Russia tagged as ‘Mafia state’ in recent wikileaks documents
A senior Spanish Prosecutor told the US embassy in Madrid that Russia, Belarus and Chechnya have become ‘mafia states’, as classified material revealed by wikileaks shows.
Hundreds of documents have been released by the whistleblower site, which include a cable that questions whether Russian Prime Minister Vladimir Putin is implicated in the Russian mafia, and that a powerful Ukrainian businessman told US officials he had ties to Russian organised crime.
Wikileaks was reportedly blocked from the servers of US online shopping giant Amazon on Wednesday. The website had been using Amazon servers since its Swedish-based servers came under cyber-attack twice earlier this week.
A cable from the US Embassy in Madrid talks about the "unanswered question" of the extent to which Putin is implicated in the mafia and whether he controls its actions.

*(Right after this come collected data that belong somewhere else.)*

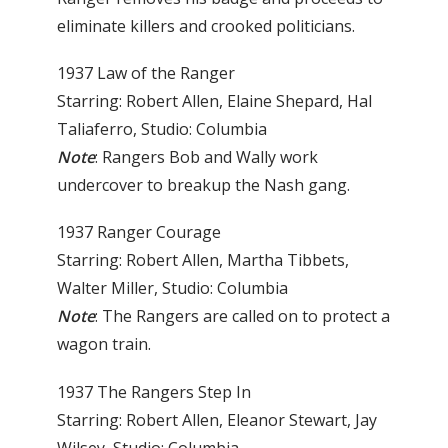
eliminate killers and crooked politicians.
1937 Law of the Ranger
Starring: Robert Allen, Elaine Shepard, Hal
Taliaferro, Studio: Columbia
Note
: Rangers Bob and Wally work
undercover to breakup the Nash gang.
1937 Ranger Courage
Starring: Robert Allen, Martha Tibbets,
Walter Miller, Studio: Columbia
Note
: The Rangers are called on to protect a
wagon train.
1937 The Rangers Step In
Starring: Robert Allen, Eleanor Stewart, Jay
Wilsey, Studio: Columbia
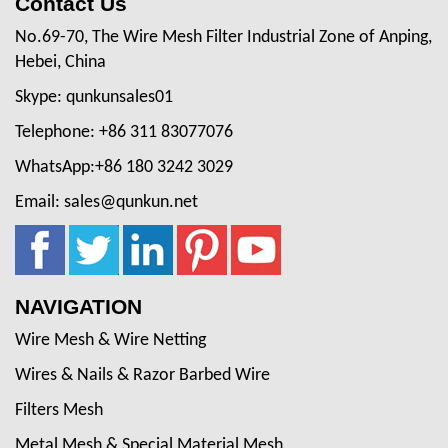
Contact Us
No.69-70, The Wire Mesh Filter Industrial Zone of Anping,
Hebei, China
Skype: qunkunsales01
Telephone: +86 311 83077076
WhatsApp:+86 180 3242 3029
Email: sales@qunkun.net
NAVIGATION
Wire Mesh & Wire Netting
Wires & Nails & Razor Barbed Wire
Filters Mesh
Metal Mesh & Special Material Mesh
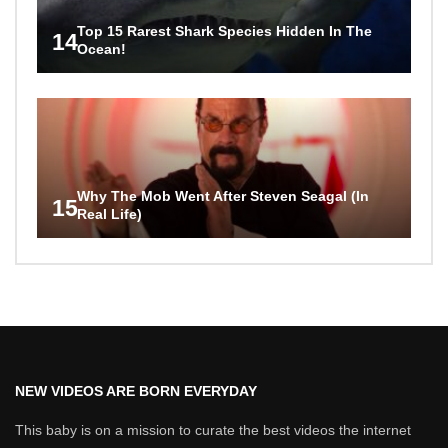
Top 15 Rarest Shark Species Hidden In The
14
Ocean!
Why The Mob Went After Steven Seagal (In
15
Real Life)
NEW VIDEOS ARE BORN EVERYDAY
This baby is on a mission to curate the best videos the internet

Judge Grinda reportedly said that former Russian security agent Alexander Litvinenko thought Russian intelligence controlled organised crime in Russia. Mr Grinda reportedly stated that he believed this thesis was accurate.
In the cable, the judge is reported as saying he has information that certain political parties in Russia operate "hand in hand" with organised crime.
Wikileaks also released another cable dated December 2008, from the US Embassy in Kiev, which reveals that a Ukrainian businessman with links to the Russia state-run conglomerate Gazprom told the US ambassador he had ties to Russian organised crime.